Among the entries below, one line contains "d by eleven" and another contains "could treat the". Transcribe those two lines and every line between them, exactly.

__Supplied material__
------------------------
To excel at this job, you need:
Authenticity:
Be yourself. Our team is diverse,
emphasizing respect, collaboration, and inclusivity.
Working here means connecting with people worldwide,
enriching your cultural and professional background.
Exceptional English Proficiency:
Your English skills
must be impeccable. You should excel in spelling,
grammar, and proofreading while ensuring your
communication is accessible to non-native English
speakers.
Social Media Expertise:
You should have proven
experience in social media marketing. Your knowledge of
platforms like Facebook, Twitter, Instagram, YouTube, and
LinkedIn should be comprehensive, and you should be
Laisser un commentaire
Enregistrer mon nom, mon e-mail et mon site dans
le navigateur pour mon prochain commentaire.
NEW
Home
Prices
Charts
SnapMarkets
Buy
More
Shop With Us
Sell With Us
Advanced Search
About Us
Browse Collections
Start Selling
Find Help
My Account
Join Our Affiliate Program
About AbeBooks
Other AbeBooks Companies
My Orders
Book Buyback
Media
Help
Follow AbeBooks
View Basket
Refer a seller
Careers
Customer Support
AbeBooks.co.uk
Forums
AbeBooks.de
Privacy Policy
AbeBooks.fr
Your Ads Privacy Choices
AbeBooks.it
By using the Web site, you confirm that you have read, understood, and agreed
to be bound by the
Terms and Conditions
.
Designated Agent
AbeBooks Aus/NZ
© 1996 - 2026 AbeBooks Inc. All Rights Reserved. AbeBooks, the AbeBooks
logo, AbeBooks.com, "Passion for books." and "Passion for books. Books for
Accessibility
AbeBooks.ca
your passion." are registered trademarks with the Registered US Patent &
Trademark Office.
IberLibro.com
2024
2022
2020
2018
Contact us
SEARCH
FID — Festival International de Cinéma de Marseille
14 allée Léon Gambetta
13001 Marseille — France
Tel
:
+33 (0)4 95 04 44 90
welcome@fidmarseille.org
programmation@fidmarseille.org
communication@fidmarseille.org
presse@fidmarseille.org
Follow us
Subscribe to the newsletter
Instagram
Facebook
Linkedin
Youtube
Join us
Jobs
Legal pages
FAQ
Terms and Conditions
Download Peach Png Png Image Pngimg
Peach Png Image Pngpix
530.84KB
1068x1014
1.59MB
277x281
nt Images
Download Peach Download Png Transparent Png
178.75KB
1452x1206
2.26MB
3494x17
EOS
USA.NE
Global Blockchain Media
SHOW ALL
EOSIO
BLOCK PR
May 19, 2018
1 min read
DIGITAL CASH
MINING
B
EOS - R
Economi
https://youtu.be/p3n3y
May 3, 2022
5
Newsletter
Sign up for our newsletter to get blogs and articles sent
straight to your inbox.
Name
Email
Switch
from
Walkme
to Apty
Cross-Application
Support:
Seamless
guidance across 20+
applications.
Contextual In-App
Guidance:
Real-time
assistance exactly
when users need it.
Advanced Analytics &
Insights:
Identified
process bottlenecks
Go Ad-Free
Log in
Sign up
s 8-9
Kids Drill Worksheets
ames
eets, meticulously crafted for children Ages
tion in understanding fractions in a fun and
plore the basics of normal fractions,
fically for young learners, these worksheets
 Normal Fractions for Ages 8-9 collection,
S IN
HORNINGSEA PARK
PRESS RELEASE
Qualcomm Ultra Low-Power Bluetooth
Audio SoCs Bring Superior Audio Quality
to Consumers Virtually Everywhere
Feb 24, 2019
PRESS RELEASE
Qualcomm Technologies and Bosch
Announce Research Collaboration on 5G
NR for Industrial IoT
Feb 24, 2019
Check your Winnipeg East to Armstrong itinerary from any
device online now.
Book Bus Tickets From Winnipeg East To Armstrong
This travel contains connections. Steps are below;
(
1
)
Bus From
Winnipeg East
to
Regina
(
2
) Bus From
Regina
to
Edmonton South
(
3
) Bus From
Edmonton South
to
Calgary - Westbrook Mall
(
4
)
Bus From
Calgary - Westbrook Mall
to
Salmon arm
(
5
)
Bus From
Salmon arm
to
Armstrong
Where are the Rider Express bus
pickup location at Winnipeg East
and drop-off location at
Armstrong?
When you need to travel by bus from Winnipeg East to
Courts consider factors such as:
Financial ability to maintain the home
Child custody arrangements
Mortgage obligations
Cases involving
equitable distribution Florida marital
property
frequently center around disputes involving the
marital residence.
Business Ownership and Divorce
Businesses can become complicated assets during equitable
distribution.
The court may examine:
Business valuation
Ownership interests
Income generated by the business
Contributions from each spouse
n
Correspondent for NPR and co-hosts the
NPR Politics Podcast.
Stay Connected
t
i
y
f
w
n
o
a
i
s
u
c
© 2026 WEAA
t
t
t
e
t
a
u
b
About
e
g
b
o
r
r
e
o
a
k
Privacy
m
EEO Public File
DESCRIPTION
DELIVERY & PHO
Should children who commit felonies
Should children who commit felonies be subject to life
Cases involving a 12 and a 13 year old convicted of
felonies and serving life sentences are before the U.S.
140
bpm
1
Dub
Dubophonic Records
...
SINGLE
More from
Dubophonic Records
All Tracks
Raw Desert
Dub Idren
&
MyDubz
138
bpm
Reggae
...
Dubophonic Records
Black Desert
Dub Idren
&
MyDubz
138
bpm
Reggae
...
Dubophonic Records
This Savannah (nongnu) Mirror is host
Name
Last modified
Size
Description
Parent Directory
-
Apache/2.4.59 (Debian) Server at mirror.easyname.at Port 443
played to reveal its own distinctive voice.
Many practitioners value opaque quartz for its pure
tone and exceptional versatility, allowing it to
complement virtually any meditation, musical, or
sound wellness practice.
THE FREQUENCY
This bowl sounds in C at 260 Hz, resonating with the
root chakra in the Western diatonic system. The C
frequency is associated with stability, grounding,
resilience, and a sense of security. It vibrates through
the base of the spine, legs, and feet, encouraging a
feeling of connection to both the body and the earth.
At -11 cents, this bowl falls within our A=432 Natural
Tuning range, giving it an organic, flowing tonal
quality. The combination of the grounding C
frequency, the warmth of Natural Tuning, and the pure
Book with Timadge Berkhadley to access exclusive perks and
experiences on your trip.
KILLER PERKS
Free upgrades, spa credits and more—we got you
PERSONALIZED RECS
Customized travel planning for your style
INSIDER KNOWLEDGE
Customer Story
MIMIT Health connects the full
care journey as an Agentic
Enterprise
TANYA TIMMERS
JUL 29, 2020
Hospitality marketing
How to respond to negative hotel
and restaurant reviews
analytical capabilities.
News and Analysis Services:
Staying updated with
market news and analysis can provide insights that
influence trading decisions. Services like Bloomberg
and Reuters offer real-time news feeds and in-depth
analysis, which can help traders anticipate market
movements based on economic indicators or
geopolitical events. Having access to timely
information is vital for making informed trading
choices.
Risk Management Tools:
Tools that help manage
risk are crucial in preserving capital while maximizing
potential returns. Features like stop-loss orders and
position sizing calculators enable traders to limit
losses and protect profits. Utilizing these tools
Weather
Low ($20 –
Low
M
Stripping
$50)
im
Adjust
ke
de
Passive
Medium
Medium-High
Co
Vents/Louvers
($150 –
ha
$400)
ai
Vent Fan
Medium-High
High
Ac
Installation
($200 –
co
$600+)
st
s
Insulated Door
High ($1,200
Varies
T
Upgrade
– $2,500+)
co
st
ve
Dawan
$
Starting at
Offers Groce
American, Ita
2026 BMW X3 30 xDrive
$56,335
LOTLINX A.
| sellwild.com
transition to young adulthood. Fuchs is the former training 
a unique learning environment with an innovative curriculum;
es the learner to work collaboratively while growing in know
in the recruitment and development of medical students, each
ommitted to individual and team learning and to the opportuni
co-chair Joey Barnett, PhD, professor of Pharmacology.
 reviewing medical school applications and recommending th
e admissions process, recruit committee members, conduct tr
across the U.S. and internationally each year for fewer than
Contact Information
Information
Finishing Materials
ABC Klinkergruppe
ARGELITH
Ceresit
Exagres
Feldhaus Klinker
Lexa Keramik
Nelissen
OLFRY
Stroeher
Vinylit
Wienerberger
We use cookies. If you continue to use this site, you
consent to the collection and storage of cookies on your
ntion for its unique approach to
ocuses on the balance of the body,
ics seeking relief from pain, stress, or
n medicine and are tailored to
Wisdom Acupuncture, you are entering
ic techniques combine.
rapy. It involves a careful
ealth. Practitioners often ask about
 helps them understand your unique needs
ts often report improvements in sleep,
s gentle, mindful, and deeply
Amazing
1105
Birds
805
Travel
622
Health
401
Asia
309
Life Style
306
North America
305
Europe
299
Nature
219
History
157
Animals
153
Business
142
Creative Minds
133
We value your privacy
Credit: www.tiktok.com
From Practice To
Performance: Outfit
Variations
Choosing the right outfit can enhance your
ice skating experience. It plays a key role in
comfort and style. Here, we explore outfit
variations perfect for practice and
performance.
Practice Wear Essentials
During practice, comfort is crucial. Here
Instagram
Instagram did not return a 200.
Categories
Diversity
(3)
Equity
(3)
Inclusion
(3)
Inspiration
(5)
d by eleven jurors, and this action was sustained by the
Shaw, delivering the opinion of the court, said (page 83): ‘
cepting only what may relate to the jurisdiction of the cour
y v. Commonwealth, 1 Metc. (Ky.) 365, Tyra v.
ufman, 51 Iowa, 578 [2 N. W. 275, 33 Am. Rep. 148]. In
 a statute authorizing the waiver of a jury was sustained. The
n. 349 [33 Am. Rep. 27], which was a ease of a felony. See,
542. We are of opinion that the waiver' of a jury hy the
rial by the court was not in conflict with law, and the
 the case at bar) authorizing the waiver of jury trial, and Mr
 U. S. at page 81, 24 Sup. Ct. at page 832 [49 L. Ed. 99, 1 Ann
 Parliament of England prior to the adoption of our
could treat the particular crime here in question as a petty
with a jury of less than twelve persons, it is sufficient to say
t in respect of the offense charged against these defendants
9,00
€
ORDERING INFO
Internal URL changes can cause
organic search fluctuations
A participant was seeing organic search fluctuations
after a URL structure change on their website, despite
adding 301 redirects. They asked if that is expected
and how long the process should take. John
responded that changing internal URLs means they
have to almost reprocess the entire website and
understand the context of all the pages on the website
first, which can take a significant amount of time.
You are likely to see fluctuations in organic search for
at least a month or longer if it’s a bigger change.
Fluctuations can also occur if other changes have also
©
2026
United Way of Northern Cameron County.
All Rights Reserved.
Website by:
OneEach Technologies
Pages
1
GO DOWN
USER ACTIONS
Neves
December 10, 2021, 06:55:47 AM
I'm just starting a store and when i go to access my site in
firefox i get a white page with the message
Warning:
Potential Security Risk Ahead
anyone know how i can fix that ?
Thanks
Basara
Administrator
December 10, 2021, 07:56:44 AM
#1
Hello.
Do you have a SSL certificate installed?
------------------------
__Result of the exercise__
d by eleven jurors, and this action was sustained by the
Shaw, delivering the opinion of the court, said (page 83): ‘
cepting only what may relate to the jurisdiction of the cour
y v. Commonwealth, 1 Metc. (Ky.) 365, Tyra v.
ufman, 51 Iowa, 578 [2 N. W. 275, 33 Am. Rep. 148]. In
 a statute authorizing the waiver of a jury was sustained. The
n. 349 [33 Am. Rep. 27], which was a ease of a felony. See,
542. We are of opinion that the waiver' of a jury hy the
rial by the court was not in conflict with law, and the
 the case at bar) authorizing the waiver of jury trial, and Mr
 U. S. at page 81, 24 Sup. Ct. at page 832 [49 L. Ed. 99, 1 Ann
 Parliament of England prior to the adoption of our
could treat the particular crime here in question as a petty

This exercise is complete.